Instructions for the task:
Where the string "Figure" shows up in a line of the records, copy that line.

Data for processing:
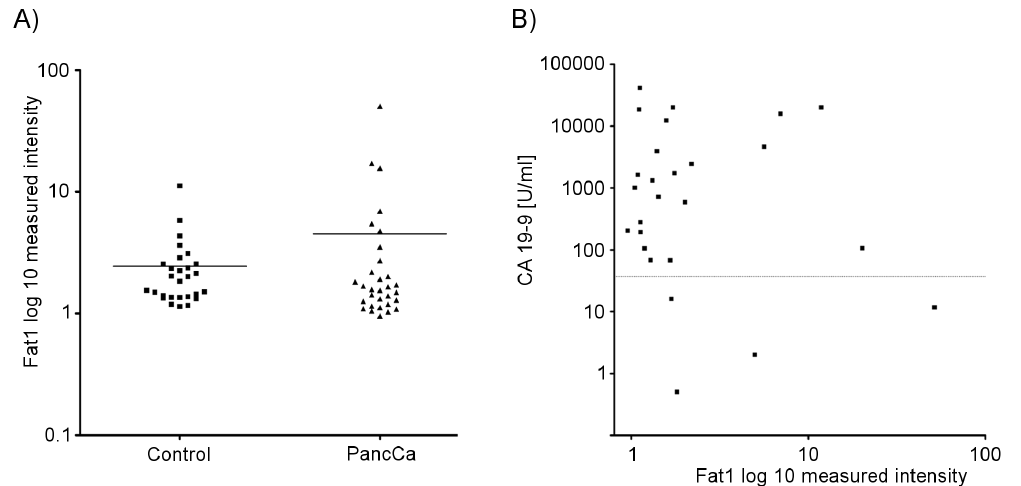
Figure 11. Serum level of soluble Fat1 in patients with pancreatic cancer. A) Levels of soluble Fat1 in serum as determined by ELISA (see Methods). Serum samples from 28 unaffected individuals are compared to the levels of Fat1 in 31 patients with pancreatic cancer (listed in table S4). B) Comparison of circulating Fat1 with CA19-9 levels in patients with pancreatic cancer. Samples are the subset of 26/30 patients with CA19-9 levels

--

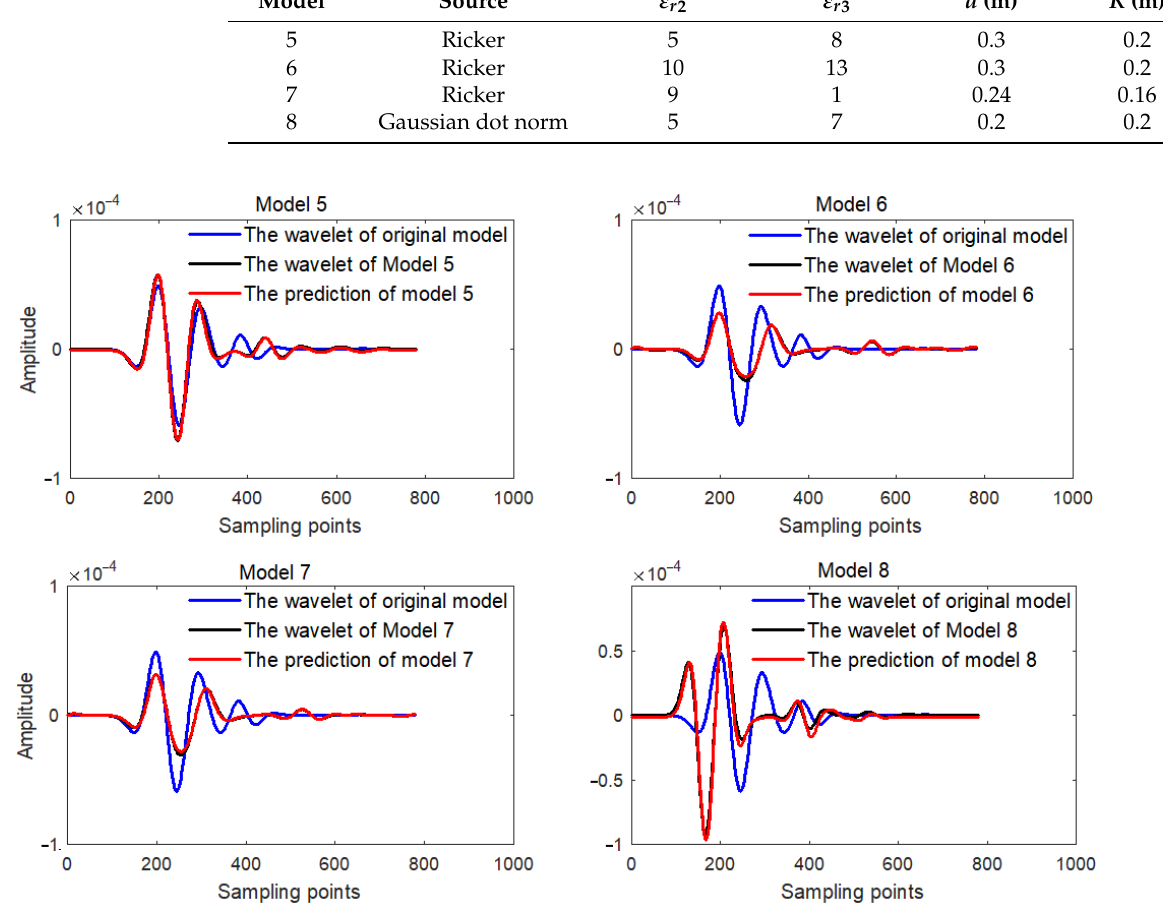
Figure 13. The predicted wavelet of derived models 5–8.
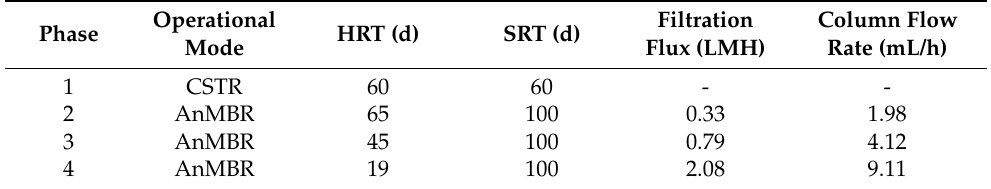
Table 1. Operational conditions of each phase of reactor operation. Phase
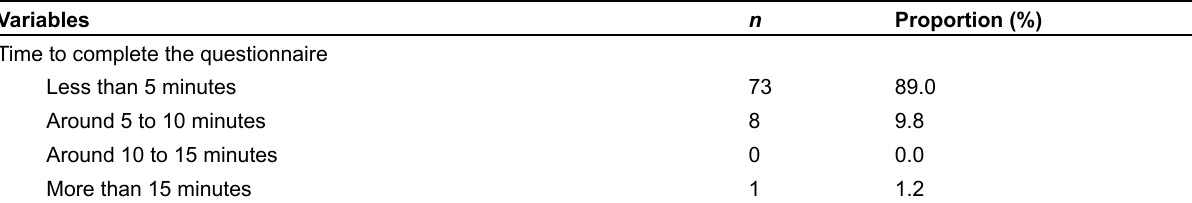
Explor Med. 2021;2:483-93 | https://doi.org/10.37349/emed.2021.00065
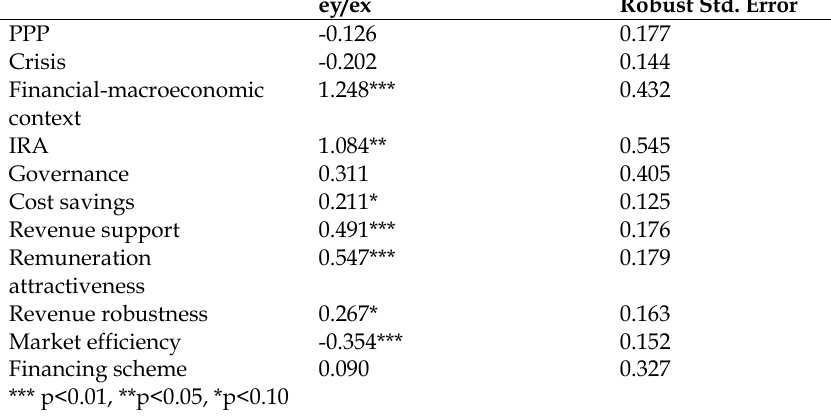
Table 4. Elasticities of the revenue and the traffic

Reply to the exercise:
Figure 11. Serum level of soluble Fat1 in patients with pancreatic cancer. A) Levels of soluble Fat1 in serum as determined by ELISA (see Methods). Serum samples from 28 unaffected individuals are compared to the levels of Fat1 in 31 patients with pancreatic cancer (listed in table S4). B) Comparison of circulating Fat1 with CA19-9 levels in patients with pancreatic cancer. Samples are the subset of 26/30 patients with CA19-9 levels
Figure 13. The predicted wavelet of derived models 5–8.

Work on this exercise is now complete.